There is a biblical story that describes how hard it was, and still is, for women to find justice; the story of Tamar in Genesis 38. Tamar is a Canaanite woman who marries Er, the oldest son of Judah. He dies before she is able to have a child. According to the Levirate law of the Hebrews, she may now demand that Er’s brother give her a child (who will be considered a descendant of Er). Onan refuses to do this by practicing withdrawal (from which comes the euphemism for masturbation or withdrawal, onanism). Scripture says that for this behavior, “God put him to death.” (38:10)
While the Roman Catholic Church and even some Protestant traditions have long interpreted this death as God’s disapproval of birth control, this is not a story about a particular sexual practice, but about economic justice. When Onan refused to give Tamar a child, it meant that she would then be left without economic security. In that culture a woman could not inherit anything, only her son could. Without a son, she would be poor and an outcast, since barren women were considered to be punished by God.
Also if there is no son of Tamar to be considered, Onan’s share of his father’s estate would be larger. That, not birth control, is the real injustice. And that injustice is compounded when Judah refuses to give his third son to Tamar. Pleading that he is still too young, Judah promised to send him when he is of age. But he later refuses to do that.

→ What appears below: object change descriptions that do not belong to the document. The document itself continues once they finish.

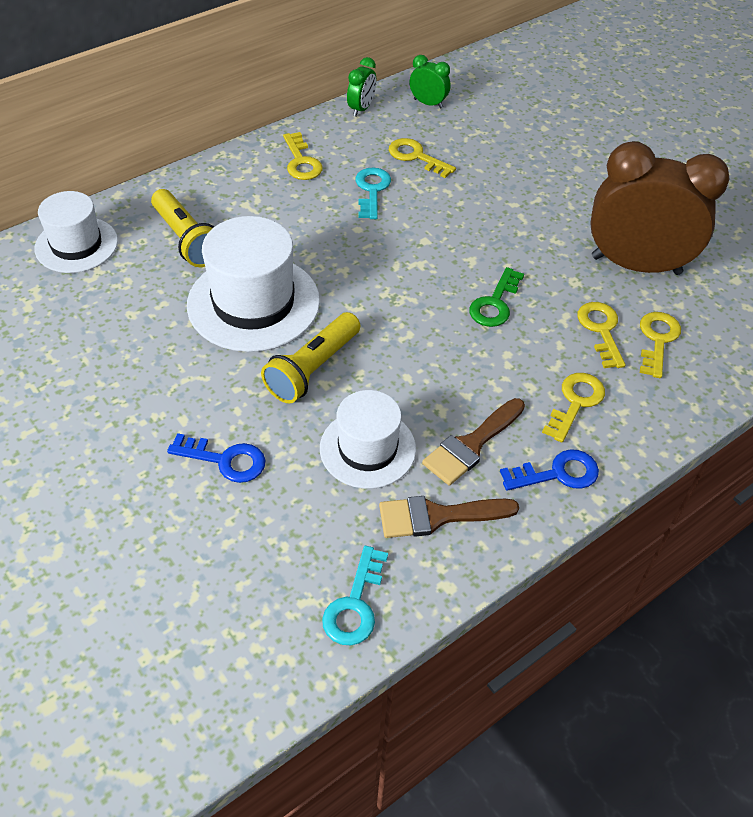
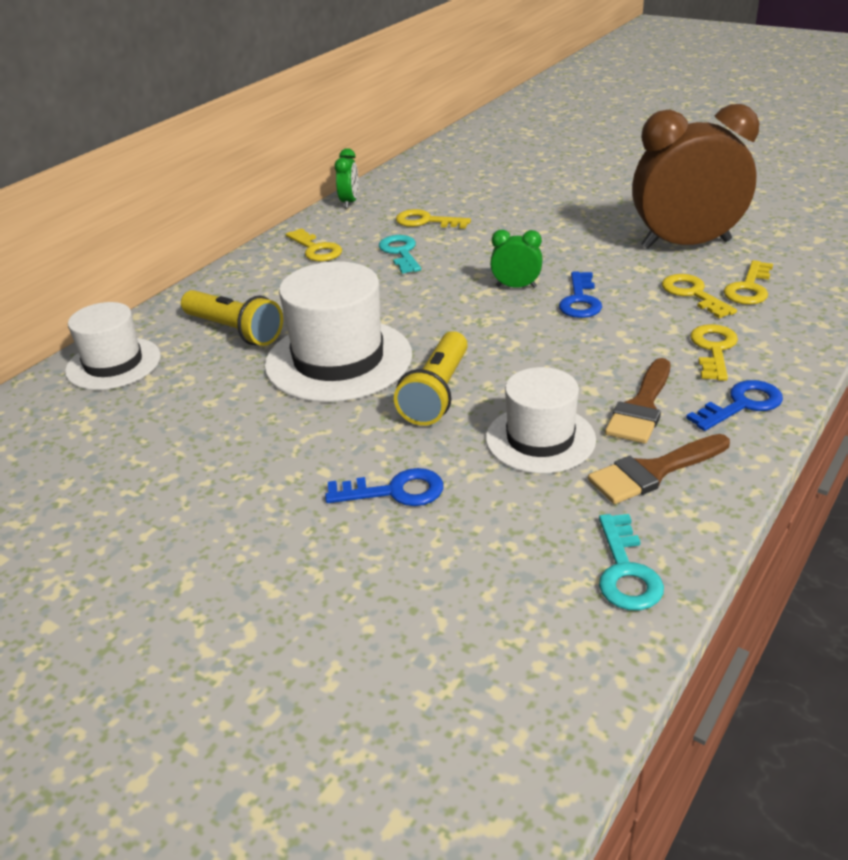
camera: 15 degrees left, 15 degrees down
(428, 103) = (411, 185): green clock -> green clock (516, 287)
(495, 303) = (580, 300): green key -> blue key
(657, 340) = (749, 288): yellow key -> yellow key turned 150 degrees counterclockwise

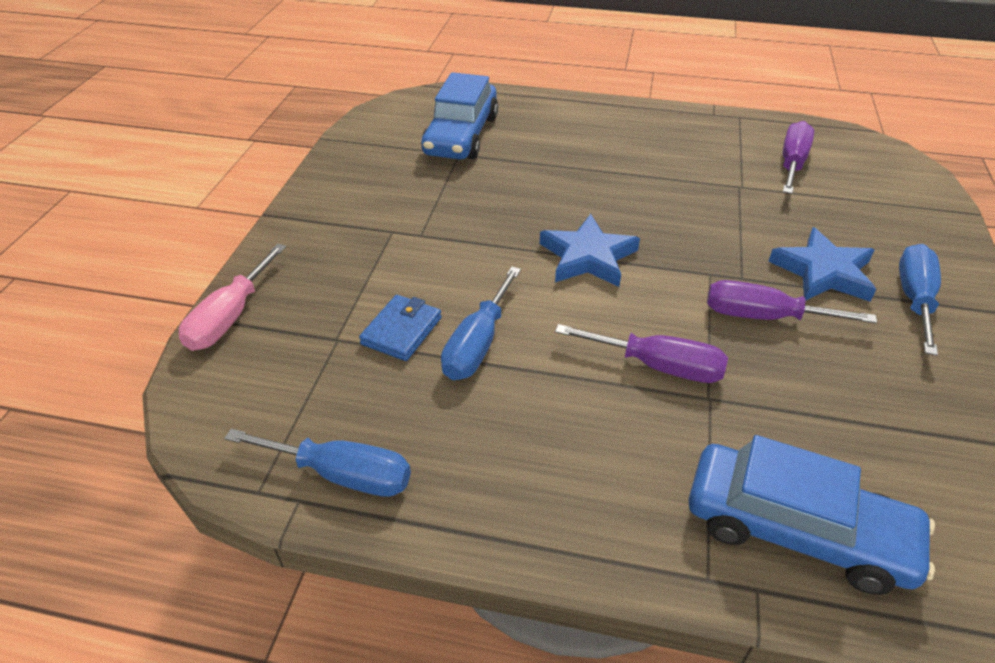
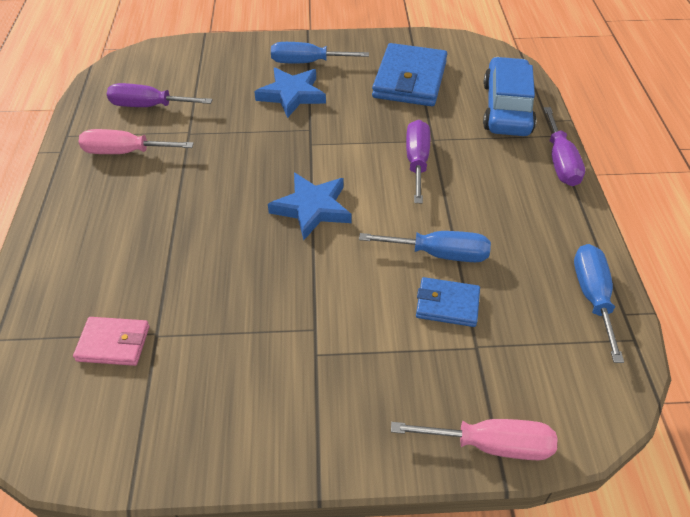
camera: 105 degrees left, 5 degrees up
(461, 135) = (113, 343): blue car -> pink wallet
(707, 146) = (125, 152): none -> pink screwdriver
(764, 317) = (348, 119): purple screwdriver -> purple screwdriver (560, 162)
(880, 410) = (410, 80): none -> blue wallet

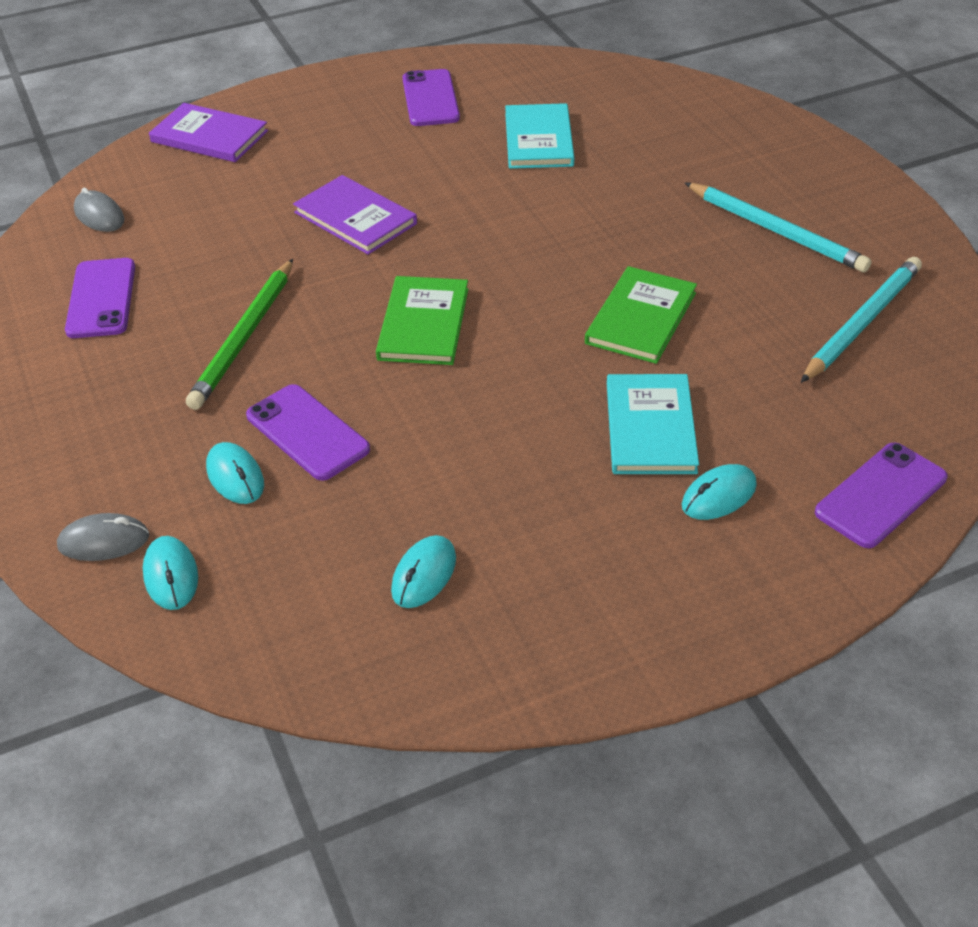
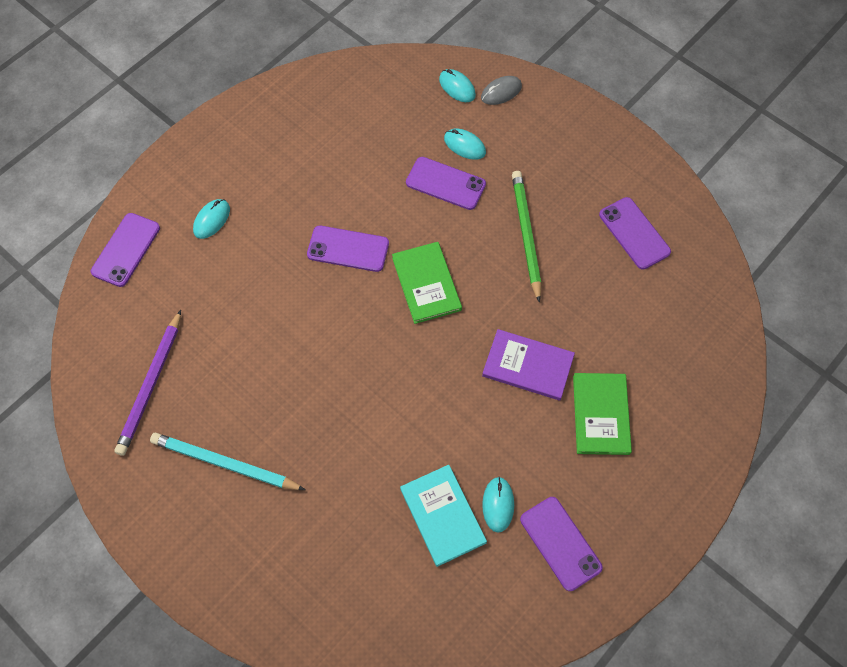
camera: 155 degrees right, 20 degrees up
(99, 215) = (701, 303): grey mouse -> none
(209, 136) = (699, 420): purple book -> none
(424, 575) = (341, 127): turquoise mouse -> turquoise mouse (498, 505)
(512, 393) = (348, 249): none -> purple phone
(641, 318) = (294, 338): green book -> green book (601, 414)
(650, 427) = (261, 252): turquoise book -> none
(861, 323) = (151, 385): turquoise pencil -> purple pencil

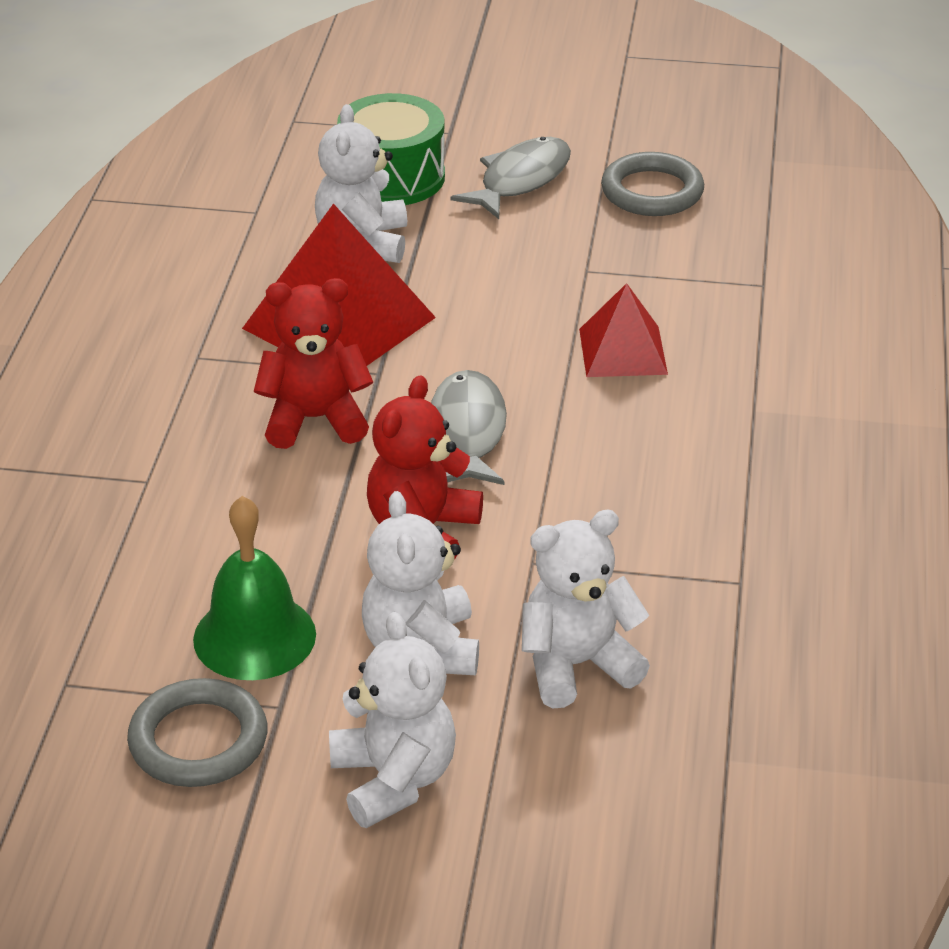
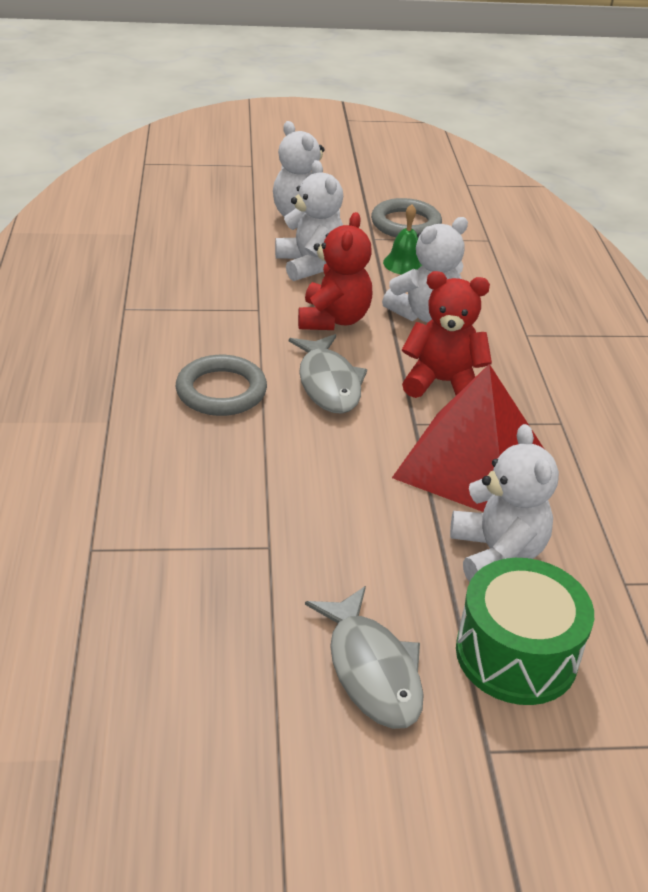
camera: 165 degrees right, 0 degrees up
(254, 636) = (404, 263): green bell -> green bell, size x0.62
(315, 419) = (442, 382): red teddy bear -> red teddy bear turned 150 degrees counterclockwise
(520, 180) = (371, 670): grey fish -> grey fish turned 45 degrees counterclockwise
(576, 665) = (220, 263): white teddy bear -> white teddy bear (425, 315)
(623, 351) = (220, 461): red pyramid -> none
(652, 191) = (214, 672): grey ring -> grey ring (221, 391)

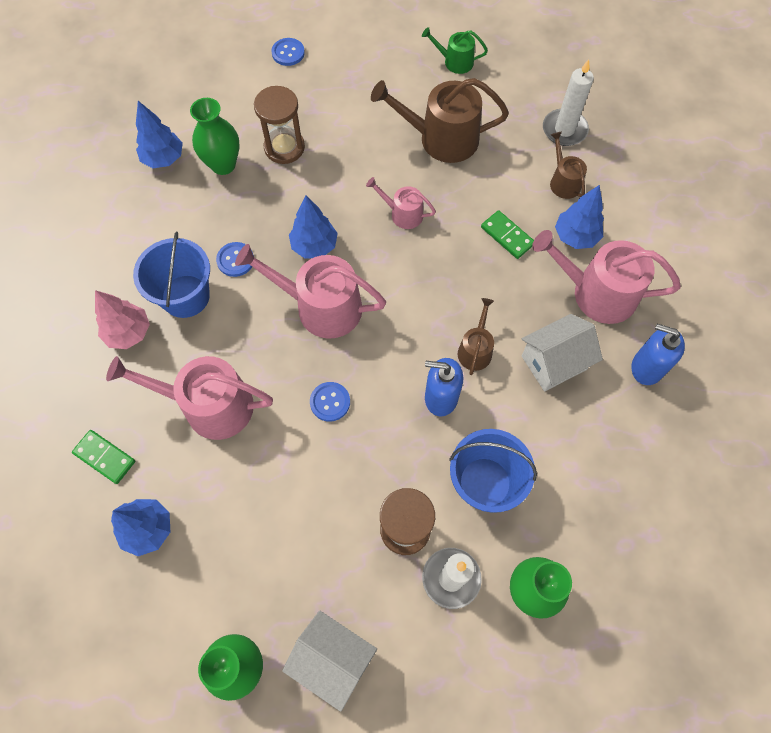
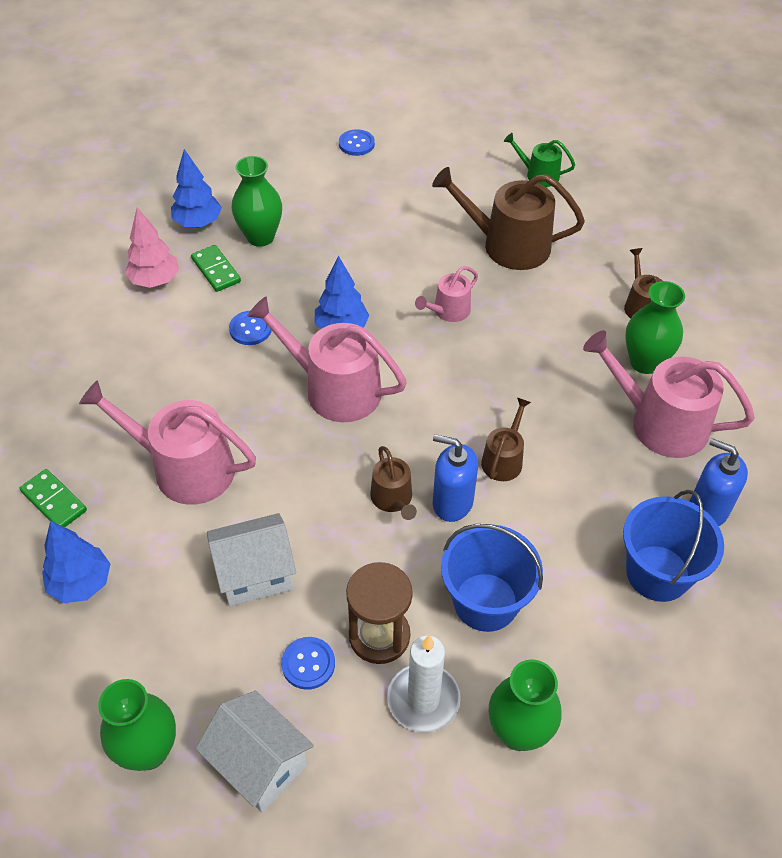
camera: 10 degrees right, 15 degrees down
(129, 333) = (115, 382): pink tree -> pink tree (155, 280)
(185, 296) = (186, 356): blue bucket -> blue bucket (657, 573)
(284, 147) = (331, 230): brown hourglass -> none
(330, 402) = (322, 486): blue button -> blue button (308, 664)
(391, 403) = (393, 499): none -> brown watering can
(402, 214) = (448, 311): pink watering can -> pink watering can turned 75 degrees counterclockwise
(507, 236) = (564, 350): green domino -> green domino (216, 270)
(554, 362) = (594, 487): white house -> white house (255, 574)
(564, 130) = (651, 255): white candle -> none
(575, 237) = (645, 362): blue tree -> green vase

To get justice, Tamar disguises herself as a prostitute, sleeps with Judah (who does not know who she is), and gets his seal, staff, and cord in payment. Three months later, when she is discovered to be pregnant, Judah is told about it and sentences her to be burned. As she is led out for execution, she sends the seal, staff, and cord to Judah with the message: “It was the owner of these who made me pregnant… Take note please whose they are.” (v. 25)
Judah acknowledges his responsibilities with the stunning words, “she is more righteous (more just) than I.” (26) She gives birth to twin sons and restores her economic security and self-respect.
Quite simply, the story says that justice is more important than sexism. In a world that is often an ocean of injustice for women, we can see how this story resonates with the lives of equally desperate women today.
The woman whose partner abandons her when she is pregnant is Tamar. The woman with no health insurance (and thus no contraceptive coverage) is Tamar. Tamar is the woman who loses her economic security when her husband abandons her for a younger woman.
Those who advance the value of life as a reason for denying justice to desperate women are a long way from the compassion of scripture. It is sentimental to minimize the difficulties of women dealing with unwanted pregnancies.
Of course life is an important human value, but the Bible’s witness is that life must have justice or it is not the destiny that God intends for human beings.